The state hopes that applying sales tax to these businesses will raise about $200 million, which will help pay for the cost of exempting capital equipment and local government purchases. The new taxes will go into effect July 1, except for the warehousing and storage tax, which won’t be in force until April 2014.
If it goes into effect, it will make Minnesota the only state to apply sales tax to warehousing, according to the Minnesota Trucking Association.
Companies like Murphy Warehouse charge handling fees, but also offer what they call “value-added” services, such as putting together assembly kits for clients or being able to ship products just in time for manufacturers.
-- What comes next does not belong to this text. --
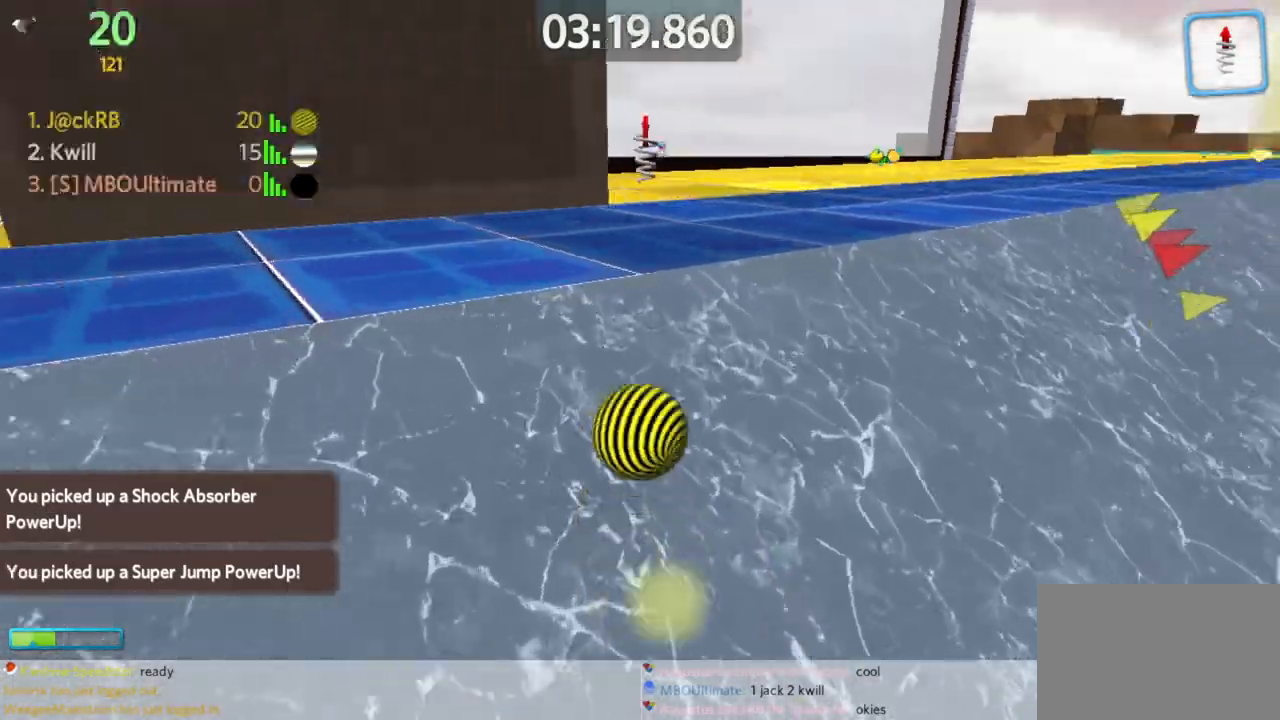
{"keys": ["d", "w"], "mouse": [], "events": []}
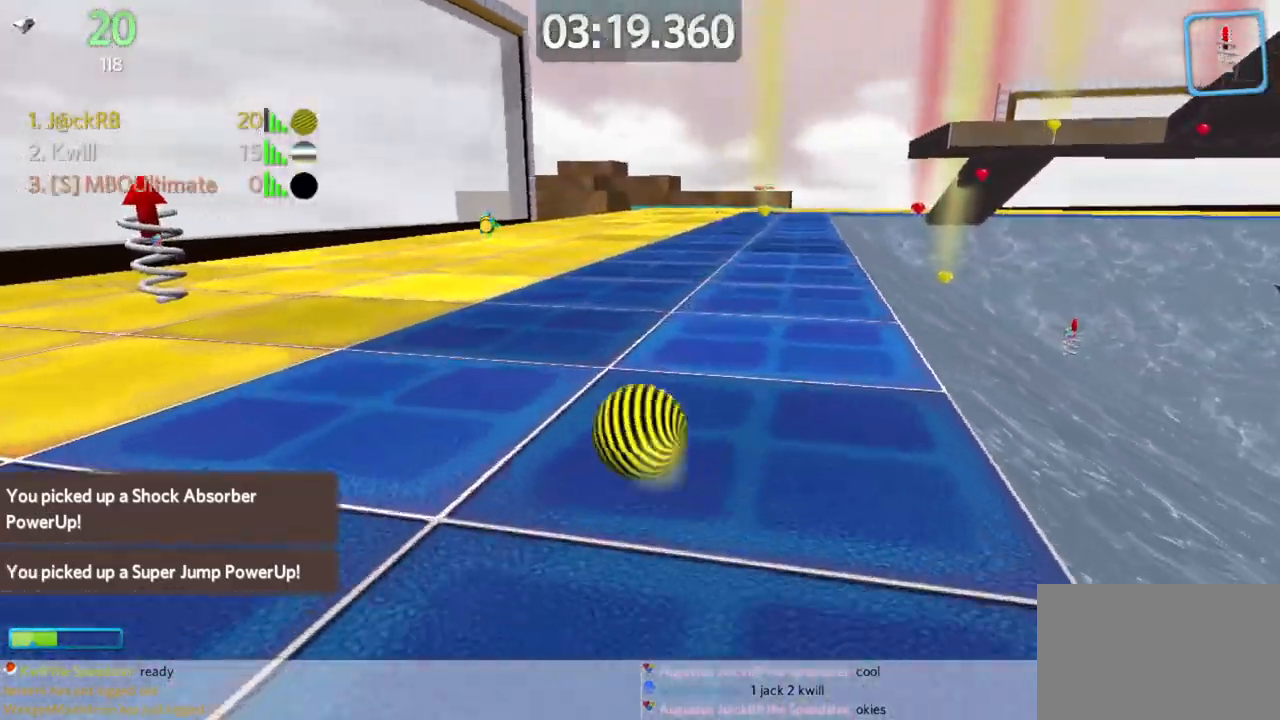
{"keys": ["d", "space", "w"], "mouse": [], "events": [[400, "space", "down"]]}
For now, it’s not clear how the sales tax will be applied. Murphy has 200 employees at 12 warehouses in the Twin Cities and one in Kansas City.
Sen. Ann Rest, DFL-New Hope, said hashing out those details, and figuring out what impact the tax might have on Minnesota’s competitiveness, are the reasons the tax won’t go into effect for nearly a year.
“That’s why we delayed implementation. If it’s serious enough, then we can reconsider it,” she said. “If I was one of them, I’d be feeding [Revenue] Commissioner [Myron] Frans all kinds of information.”
Murphy’s headquarters are just northeast of Dinkytown, and the warehouse there is full of everything from wine and almonds to ATVs and components for nuclear power plants. The company is a crucial part of the supply chain for many different types of businesses.
Minneapolis is not one of the major logistics hubs in the country, like Chicago or Atlanta. But there’s no reason companies wouldn’t consider a move to Wisconsin to avoid the tax, said Jerry Conklin, a vice president at Triangle Warehouse. In general, profit margins in the business are between 3 percent and 5 percent, so a 6.875 percent sales tax would have to be passed on to customers.
“It’s a definite disadvantage to those doing business as warehouses in Minnesota,” Conklin said. “I don’t know if we’re trying to drive business out of the state, or what. But it sure looks that way.”
There also are concerns about the impact of the tax on taconite storage in Duluth. Until the Department of Revenue comes up with the specifics, the impact will not be clear, said Craig Pagel, president of the Duluth-based Iron Mining Association.
Assessing the consequences of the tax for business competitiveness is a key reason its implementation has been delayed, said Rest, the senator who was chair of the Senate Tax Reform Division. Other businesses that would have been subject to the sales tax, like law and accounting firms, successfully lobbied against the governor’s budget proposal.
Over time, the list of businesses subject to sales tax was whittled down, Rest said, but warehousing, equipment and machinery repair and telecommunications equipment companies should have taken the initial proposal more seriously, she said.
“Those proposals were on the table for months,” she said.